**GEZEIGTER TEXT**.
Dienstag, 16. August 2016

Bernau

Bernau bei Berlin.


So ist es auf vielen Hinweisen zu lesen. Wir beginnen unsere Entdeckungen vom Marktplatz aus zum Steintor. Es ist das letzte der drei Stadttore Bernaus, die in die acht Meter hohe und ca. 1.300 m lange Feldsteinmauer aus dem 14. Jh. eingebaut ist. Das Steintor steht mit seiner ganzen Wucht und Pracht am östlichen Ende der Berliner Straße. Durch zwei Wehrgänge ist es mit dem Hungerturm verbunden
Weiter zur 1908 erbauten Herz-Jesu-Kirche, eine einschiffige Hallenkirche im Stile norddeutscher Backsteingotik, leider verschlossen, hier wurde der Wunsch eines Pfarrers 1906 begonnen.
Das blaue Wunder von Bernau, ein Scheibengaskessel ist seit 1993 ein technisches Denkmal in seiner Zeit 1931 erbaut einzigartig in der Welt.
Als der Berliner Bär noch darauf wartete, erstmals in der Weltgeschichte aufzutauchen, machte in Brandenburg schon ein Bär von sich reden: Albrecht der Bär, ein askanischer Markgraf, welcher der Sage nach um das Jahr 1140 die Stadt Bernau gründete.
Die günstige Lage an einer Handelsstraße, die Tuchmacherei und vor allem die Bierbrauerei verhalfen der Stadt zum Aufschwung. Laut dem Stadtchronisten Wernicke wurde zu dieser Zeit in 146 von 326 Hausstellen Bier gebraut. Mehr als 30.000 Tonnen des beliebten Gerstensaftes wurden noch im 17. Jahr- hundert ausgeführt. Jahrhundertelang galt das Bernauer Bier als das Beste der Mark Brandenburg.

**GEZEIGTE EINTRÄGE**.
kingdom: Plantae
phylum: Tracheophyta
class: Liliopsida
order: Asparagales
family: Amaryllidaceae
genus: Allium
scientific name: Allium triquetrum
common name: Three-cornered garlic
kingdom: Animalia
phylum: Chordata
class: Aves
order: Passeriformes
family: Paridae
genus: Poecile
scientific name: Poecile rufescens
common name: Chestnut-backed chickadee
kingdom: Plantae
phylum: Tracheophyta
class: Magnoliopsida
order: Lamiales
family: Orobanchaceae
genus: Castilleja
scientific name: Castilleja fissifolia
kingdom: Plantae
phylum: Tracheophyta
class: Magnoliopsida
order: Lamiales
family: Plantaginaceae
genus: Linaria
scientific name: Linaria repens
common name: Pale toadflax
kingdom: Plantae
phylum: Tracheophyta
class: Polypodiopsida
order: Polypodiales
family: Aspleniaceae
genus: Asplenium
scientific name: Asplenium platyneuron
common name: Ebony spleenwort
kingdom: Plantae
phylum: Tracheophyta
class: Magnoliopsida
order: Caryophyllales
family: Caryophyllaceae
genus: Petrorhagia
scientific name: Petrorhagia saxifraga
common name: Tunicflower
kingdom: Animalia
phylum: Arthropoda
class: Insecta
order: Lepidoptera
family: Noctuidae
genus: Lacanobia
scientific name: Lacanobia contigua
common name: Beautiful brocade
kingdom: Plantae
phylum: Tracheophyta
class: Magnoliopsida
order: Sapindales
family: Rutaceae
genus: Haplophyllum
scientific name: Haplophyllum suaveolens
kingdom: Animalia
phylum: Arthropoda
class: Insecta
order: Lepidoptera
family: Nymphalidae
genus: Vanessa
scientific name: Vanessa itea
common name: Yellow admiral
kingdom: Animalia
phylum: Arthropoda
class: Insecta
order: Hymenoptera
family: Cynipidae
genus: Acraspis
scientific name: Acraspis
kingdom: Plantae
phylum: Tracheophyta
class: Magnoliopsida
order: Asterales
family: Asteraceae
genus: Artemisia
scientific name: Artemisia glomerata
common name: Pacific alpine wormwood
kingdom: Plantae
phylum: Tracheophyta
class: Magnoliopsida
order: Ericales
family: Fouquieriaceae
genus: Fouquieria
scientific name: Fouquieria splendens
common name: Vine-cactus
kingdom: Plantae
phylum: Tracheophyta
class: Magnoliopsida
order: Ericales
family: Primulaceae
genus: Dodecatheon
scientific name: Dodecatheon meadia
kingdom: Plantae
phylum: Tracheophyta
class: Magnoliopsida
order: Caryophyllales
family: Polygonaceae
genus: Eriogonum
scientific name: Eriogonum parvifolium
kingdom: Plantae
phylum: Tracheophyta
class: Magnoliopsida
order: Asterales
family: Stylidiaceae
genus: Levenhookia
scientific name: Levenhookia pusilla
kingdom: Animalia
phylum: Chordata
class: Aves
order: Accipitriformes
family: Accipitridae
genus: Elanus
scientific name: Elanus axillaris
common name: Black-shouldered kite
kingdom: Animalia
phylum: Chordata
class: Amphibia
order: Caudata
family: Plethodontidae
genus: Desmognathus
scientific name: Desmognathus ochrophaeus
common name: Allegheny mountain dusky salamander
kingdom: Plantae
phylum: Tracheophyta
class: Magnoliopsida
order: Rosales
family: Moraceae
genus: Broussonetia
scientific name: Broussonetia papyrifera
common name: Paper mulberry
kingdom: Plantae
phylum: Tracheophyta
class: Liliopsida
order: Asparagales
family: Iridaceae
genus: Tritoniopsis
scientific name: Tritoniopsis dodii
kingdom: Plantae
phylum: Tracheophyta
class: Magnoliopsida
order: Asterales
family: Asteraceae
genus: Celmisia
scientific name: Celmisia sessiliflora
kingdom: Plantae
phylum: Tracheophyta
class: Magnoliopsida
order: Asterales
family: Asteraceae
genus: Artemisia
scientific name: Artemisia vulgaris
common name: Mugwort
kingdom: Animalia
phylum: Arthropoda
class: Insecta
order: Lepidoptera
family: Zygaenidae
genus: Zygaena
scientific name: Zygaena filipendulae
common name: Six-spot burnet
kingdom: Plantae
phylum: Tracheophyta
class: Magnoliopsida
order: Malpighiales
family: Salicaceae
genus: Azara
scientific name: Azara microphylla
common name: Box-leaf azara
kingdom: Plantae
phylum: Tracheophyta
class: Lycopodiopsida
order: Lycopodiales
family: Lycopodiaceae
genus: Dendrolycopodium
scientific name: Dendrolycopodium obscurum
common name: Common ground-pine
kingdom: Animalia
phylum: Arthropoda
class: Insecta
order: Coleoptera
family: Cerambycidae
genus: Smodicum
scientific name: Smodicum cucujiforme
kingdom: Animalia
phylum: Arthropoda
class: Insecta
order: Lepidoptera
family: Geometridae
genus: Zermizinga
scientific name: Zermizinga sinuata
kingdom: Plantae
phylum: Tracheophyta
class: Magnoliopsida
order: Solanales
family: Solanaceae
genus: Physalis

**ZUR AUFGABE**.
Schreib den Text über Bernau oben nach seinem letzten Satz weiter.

**ANTWORT**.
Öfter taucht der Name Hussiten auf. Unter dem Begriff Hussiten, auch Bethlehemiten genannt, werden verschiedene reformatorische beziehungsweise revolutionäre Bewegungen im Böhmen des 15. Jahrhunderts zusammengefasst, die sich ab 1415 nach der Verbrennung des Theologen und Reformators Jan Hus herausbildeten.
Bei der Vertreibung der Hussiten, die Bernau im Jahre 1432 belagerten, sollen heiße, breiartige Braurückstände, gezielt über die Brüstung der Stadtmauer gekippt, eine entscheidende Rolle gespielt haben. Schwere Zeiten brachen für die Stadt am Ende des 16. und dann im 17. und 18. Jahrhundert an.

Unser zweistündiger Rundgang, Kulturpfad, nach einem Prospekt Bernau beenden wir in einem Café in der Mühlenstraße direkt neben der St.-Marien-Kirche. Überschaubar diese kleine Stadt, die offensichtlich viel Tourismus erlebte an diesem Tag.